Hoy, mientras me sentaba en la silla del salón de la casa familiar en el corazón de Madrid, me di cuenta de que mis manos tiemblan al abotonar la chaqueta y que, a la hora de la comida, a veces dejo caer la cuchara o me mancho la ropa. Te ruego, hijo, que no te enfades y seas siempre amable conmigo.
Recuerdo cómo, con paciencia infinita, te enseñé a coger la cuchara cuando aún no sabías sostenerla, y a vestirte solo. Si repito las mismas cosas una y otra vez, no me interrumpas; simplemente escucha.
¿Te acuerdas de esas noches en que me pedías que te contara el cuento una y otra vez hasta que el sueño te vencía, abrazándome? Cuando me niego a entrar a la ducha, no me reproches; recuerda cómo inventaba historias para convencerte de bañarte cuando te negabas con terquedad.

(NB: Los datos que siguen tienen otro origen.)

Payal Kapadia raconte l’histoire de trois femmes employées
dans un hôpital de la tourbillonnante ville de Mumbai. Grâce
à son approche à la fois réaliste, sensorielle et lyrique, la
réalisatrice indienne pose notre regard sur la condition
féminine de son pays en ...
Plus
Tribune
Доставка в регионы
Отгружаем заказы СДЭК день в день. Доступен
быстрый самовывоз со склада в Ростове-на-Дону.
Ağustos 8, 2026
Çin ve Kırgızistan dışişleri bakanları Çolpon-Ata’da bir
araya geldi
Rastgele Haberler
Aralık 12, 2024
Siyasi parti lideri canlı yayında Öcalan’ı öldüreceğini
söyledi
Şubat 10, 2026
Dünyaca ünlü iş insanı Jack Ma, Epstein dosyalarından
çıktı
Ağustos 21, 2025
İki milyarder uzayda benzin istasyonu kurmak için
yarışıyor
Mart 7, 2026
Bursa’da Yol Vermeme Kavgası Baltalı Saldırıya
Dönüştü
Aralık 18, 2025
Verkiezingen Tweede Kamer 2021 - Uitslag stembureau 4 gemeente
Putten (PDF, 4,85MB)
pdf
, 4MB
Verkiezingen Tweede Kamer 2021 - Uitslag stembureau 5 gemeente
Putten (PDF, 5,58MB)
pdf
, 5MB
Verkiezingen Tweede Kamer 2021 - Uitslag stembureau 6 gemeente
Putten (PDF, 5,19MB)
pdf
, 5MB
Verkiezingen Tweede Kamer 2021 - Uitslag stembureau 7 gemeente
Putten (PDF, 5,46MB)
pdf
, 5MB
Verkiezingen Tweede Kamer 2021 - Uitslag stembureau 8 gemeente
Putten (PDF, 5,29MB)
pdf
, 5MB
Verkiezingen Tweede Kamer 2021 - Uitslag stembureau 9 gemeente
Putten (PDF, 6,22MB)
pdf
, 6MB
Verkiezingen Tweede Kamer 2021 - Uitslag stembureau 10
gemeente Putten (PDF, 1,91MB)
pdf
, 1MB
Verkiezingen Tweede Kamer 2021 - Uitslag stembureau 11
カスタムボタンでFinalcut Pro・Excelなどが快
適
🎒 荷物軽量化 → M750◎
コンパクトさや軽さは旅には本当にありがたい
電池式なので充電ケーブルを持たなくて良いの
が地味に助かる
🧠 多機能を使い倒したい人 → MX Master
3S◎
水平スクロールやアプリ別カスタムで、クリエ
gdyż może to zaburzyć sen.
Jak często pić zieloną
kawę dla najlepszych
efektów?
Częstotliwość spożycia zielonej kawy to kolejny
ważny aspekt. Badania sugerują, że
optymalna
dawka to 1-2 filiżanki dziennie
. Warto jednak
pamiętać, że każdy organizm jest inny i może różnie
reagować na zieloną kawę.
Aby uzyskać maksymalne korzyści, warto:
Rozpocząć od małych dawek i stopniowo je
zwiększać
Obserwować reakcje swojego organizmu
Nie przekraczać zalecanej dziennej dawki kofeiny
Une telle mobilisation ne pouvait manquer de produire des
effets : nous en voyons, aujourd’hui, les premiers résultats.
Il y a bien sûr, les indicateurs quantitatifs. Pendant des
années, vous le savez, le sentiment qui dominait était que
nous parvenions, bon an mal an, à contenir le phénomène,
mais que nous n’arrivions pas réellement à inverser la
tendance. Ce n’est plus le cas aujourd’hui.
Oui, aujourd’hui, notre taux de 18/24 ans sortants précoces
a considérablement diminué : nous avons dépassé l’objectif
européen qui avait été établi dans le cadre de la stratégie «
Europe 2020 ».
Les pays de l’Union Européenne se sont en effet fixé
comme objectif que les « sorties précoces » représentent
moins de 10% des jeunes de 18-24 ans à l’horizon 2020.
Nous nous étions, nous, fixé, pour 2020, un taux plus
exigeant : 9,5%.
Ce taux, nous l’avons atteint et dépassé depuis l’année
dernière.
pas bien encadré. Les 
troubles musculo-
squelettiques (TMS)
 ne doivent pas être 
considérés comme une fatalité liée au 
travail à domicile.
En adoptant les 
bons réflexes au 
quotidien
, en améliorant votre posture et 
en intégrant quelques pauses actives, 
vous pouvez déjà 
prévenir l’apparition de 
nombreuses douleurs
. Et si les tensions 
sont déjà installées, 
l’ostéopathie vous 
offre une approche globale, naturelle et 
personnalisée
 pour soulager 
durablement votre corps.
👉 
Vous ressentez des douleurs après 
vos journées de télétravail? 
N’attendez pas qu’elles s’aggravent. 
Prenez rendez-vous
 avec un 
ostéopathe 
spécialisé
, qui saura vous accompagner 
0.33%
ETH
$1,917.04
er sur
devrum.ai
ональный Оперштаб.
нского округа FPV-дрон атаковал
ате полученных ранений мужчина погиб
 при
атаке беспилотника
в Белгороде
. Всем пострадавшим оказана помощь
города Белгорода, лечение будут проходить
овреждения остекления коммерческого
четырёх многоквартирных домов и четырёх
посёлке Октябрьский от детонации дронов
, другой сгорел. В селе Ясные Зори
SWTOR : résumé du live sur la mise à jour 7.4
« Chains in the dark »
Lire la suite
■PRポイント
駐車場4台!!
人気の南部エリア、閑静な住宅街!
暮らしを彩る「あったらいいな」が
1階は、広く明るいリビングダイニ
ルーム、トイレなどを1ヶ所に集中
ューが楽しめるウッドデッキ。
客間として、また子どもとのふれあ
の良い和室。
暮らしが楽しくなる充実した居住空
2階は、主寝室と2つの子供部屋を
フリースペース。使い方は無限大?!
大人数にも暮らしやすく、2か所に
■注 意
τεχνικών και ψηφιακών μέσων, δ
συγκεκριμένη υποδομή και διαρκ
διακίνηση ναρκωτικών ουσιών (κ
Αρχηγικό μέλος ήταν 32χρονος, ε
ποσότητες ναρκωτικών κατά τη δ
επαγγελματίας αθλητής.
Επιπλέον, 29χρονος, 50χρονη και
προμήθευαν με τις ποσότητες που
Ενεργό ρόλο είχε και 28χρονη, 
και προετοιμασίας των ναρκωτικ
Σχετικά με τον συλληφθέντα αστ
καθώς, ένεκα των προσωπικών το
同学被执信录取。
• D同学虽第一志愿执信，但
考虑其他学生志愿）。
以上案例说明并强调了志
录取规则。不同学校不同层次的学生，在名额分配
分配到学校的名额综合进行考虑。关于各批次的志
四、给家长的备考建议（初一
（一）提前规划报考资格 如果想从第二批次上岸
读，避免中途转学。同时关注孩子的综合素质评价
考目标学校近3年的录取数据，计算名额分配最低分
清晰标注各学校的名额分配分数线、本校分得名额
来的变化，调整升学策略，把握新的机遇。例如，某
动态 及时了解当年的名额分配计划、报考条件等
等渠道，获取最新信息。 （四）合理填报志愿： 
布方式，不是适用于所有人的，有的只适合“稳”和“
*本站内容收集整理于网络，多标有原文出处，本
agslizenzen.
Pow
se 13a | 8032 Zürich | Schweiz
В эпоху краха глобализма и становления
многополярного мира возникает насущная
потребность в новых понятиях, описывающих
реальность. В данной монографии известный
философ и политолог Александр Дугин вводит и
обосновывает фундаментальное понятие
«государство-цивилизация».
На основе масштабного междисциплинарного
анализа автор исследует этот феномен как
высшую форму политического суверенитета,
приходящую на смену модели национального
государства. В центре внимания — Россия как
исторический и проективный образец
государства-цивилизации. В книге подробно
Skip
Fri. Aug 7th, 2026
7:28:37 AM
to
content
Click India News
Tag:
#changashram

Si me cuesta usar el móvil o el televisor, no te rías de mí; dame un momento. Recuerdo cómo te enseñé a escribir la primera letra, a contar manzanas y a formar números, mientras yo apenas aguantaba el cansancio.
Si a veces pierdo la palabra o me quedo sin ideas, ten paciencia y no te irrites. Lo que importa no es tanto lo que digo, sino que estés a mi lado, escuchándome sin apartarte.
Cuando mis piernas se debiliten y ya no pueda caminar a tu lado, no pienses que soy una carga. Solo extiende tu mano, como yo lo hice cuando diste tus primeros pasos por nuestro hogar.
Un día comprenderás que, pese a mis fallos, siempre quise lo mejor para ti. Cada paso y cada decisión fueron intentos de aligerar tu camino más que el mío.
Regálame un poco de tu tiempo y una pizca de paciencia; déjame apoyarme en tu hombro, tal como tú lo hiciste en el mío cuando el miedo o el dolor te sobrecogían.
Os quiero, Almudena, y también a ti, Luis. Y rezo por vosotros, aunque a veces ya no lo notéis.
He aprendido que el amor no se mide en palabras perfectas, sino en la constancia de estar allí.